# [ACTION ITEM]
Write out every one of the rows below word for word, leaving out the pictures.

# [PROVIDED DATA]
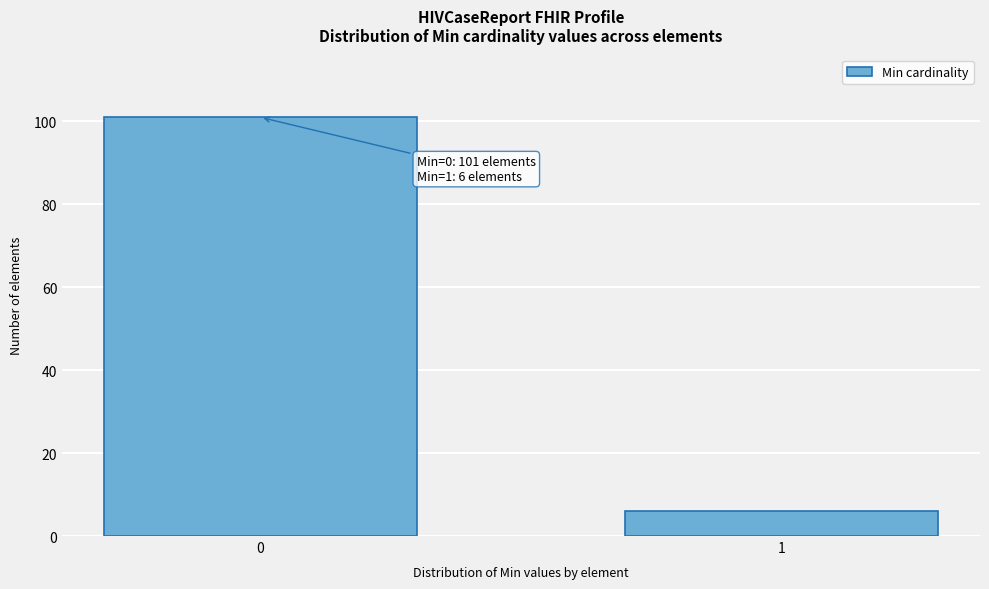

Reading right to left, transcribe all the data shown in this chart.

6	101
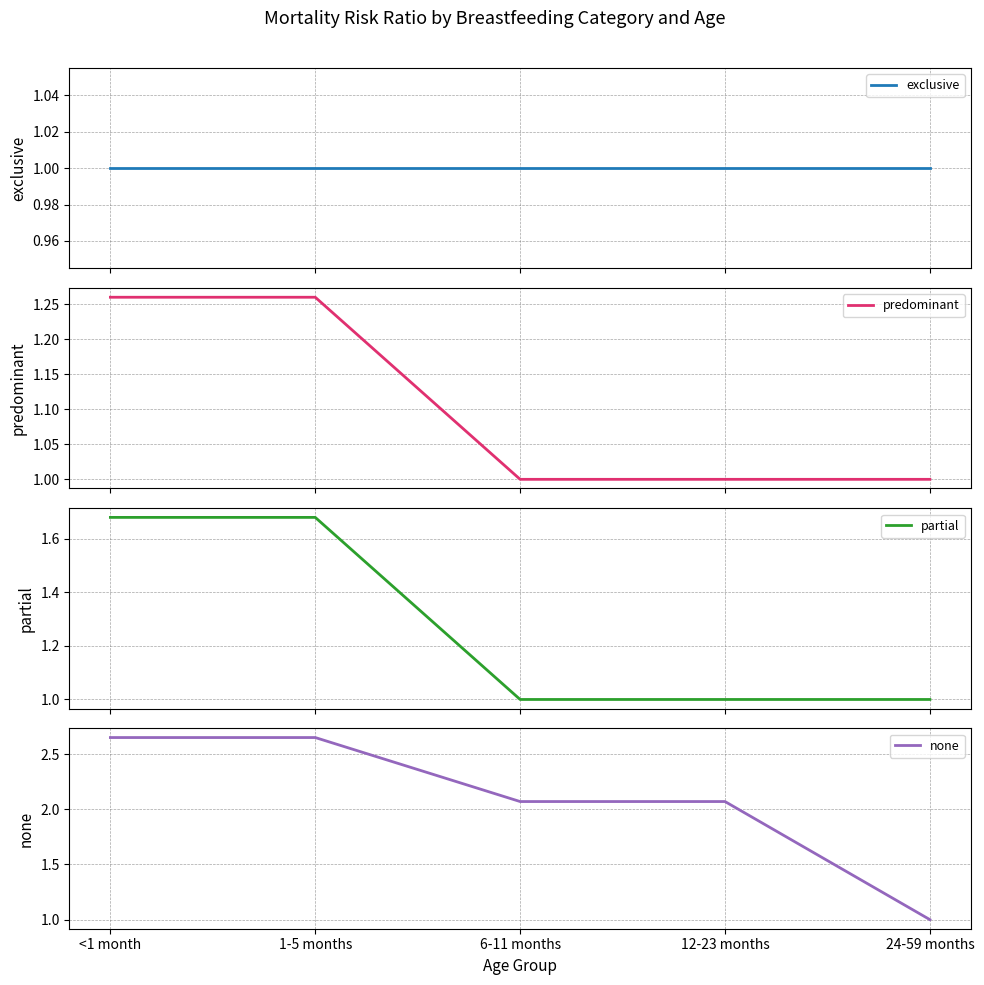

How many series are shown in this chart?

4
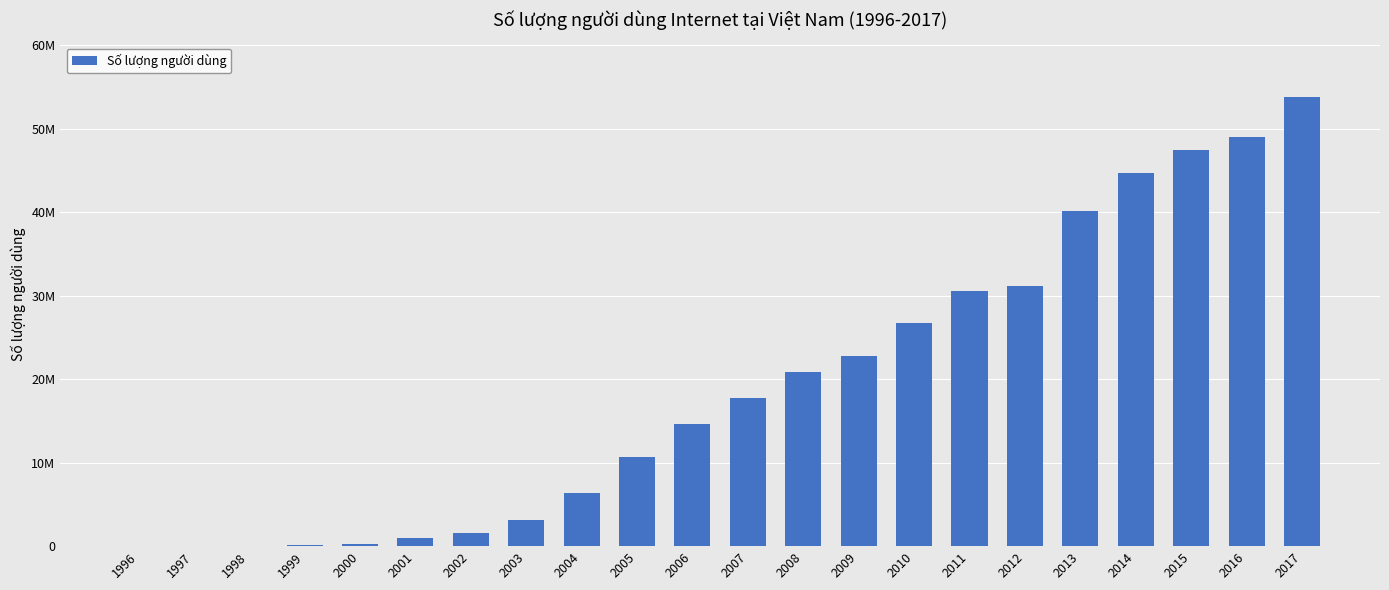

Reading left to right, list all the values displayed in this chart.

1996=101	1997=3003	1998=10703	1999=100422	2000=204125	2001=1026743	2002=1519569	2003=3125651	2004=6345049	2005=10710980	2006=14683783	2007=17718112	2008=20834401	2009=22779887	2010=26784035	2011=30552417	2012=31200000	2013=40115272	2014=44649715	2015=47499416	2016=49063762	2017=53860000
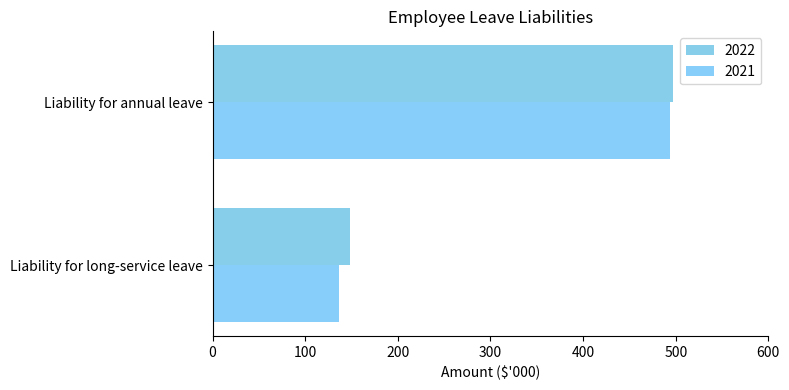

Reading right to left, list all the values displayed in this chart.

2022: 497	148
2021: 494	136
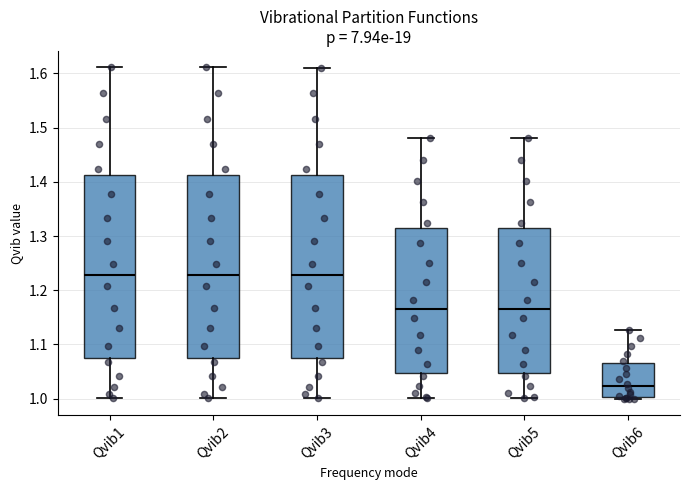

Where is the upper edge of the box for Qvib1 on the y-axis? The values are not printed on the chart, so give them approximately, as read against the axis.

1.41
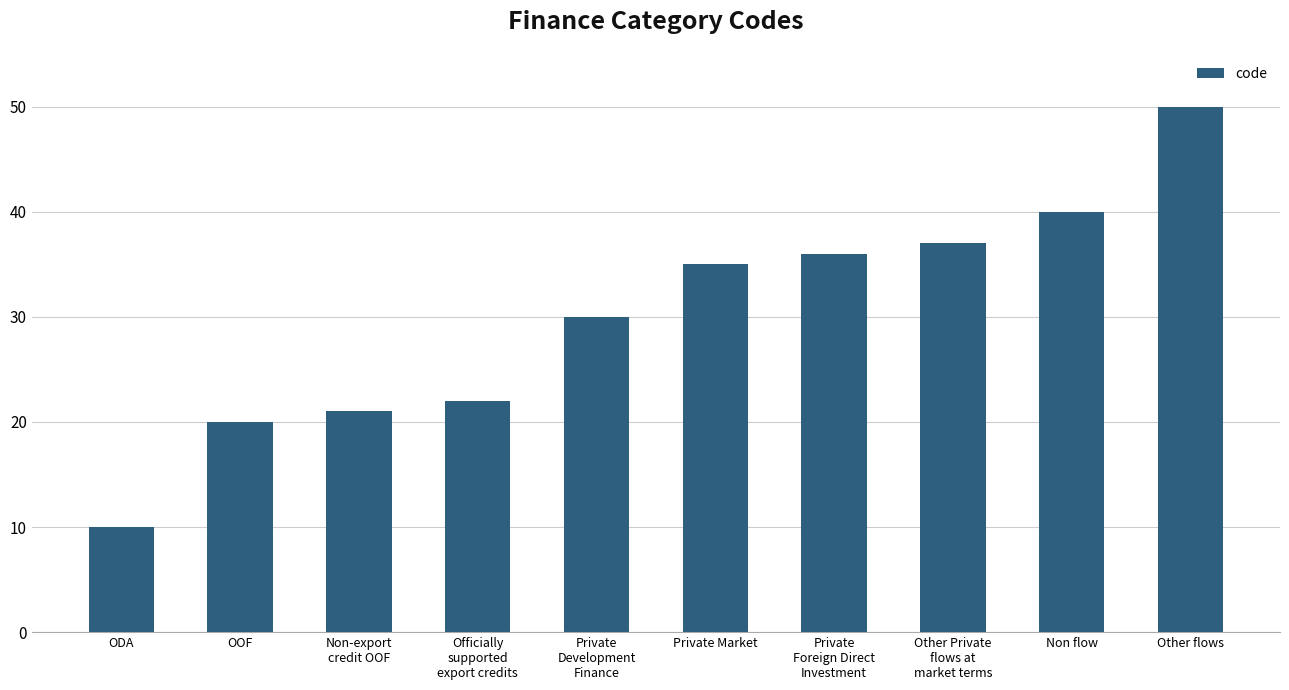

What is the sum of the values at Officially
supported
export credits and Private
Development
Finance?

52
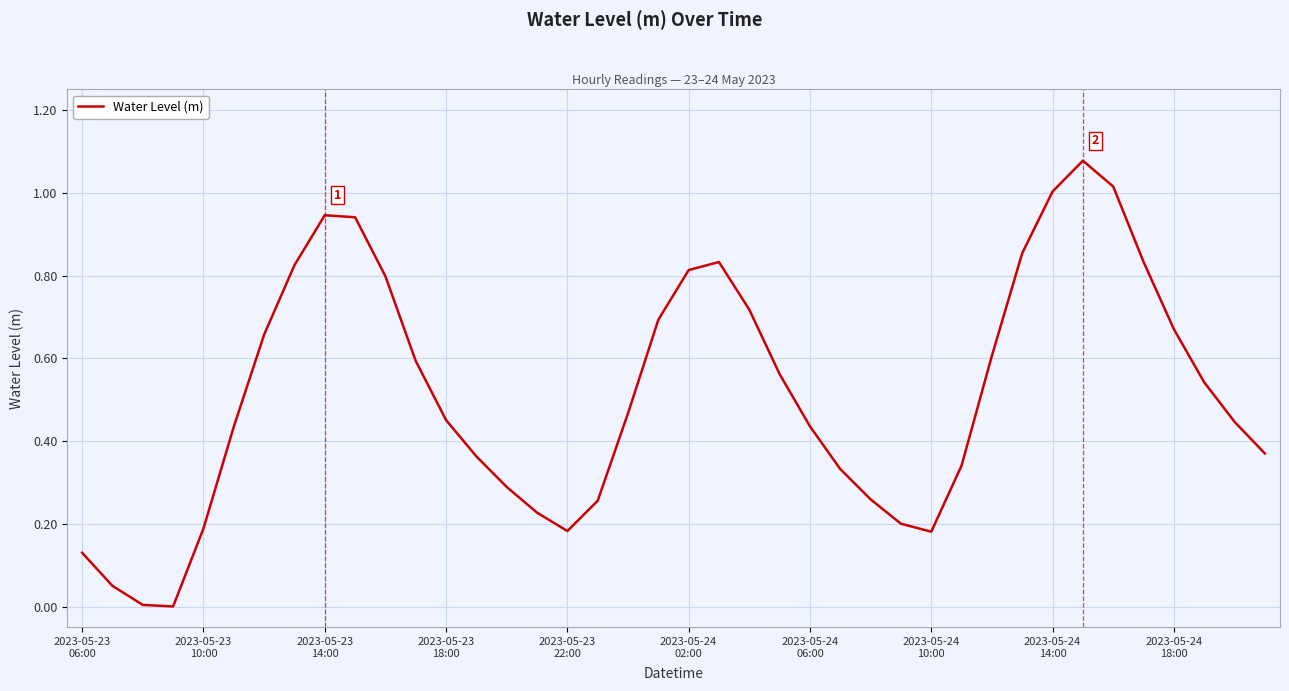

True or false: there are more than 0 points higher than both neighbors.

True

# [ANSWER TO THIS TASK]
Reading right to left, transcribe all the data shown in this chart.

6	101

How many series are shown in this chart?

4

Reading left to right, list all the values displayed in this chart.

1996=101	1997=3003	1998=10703	1999=100422	2000=204125	2001=1026743	2002=1519569	2003=3125651	2004=6345049	2005=10710980	2006=14683783	2007=17718112	2008=20834401	2009=22779887	2010=26784035	2011=30552417	2012=31200000	2013=40115272	2014=44649715	2015=47499416	2016=49063762	2017=53860000

Reading right to left, list all the values displayed in this chart.

2022: 497	148
2021: 494	136

Where is the upper edge of the box for Qvib1 on the y-axis? The values are not printed on the chart, so give them approximately, as read against the axis.

1.41

What is the sum of the values at Officially
supported
export credits and Private
Development
Finance?

52

True or false: there are more than 0 points higher than both neighbors.

True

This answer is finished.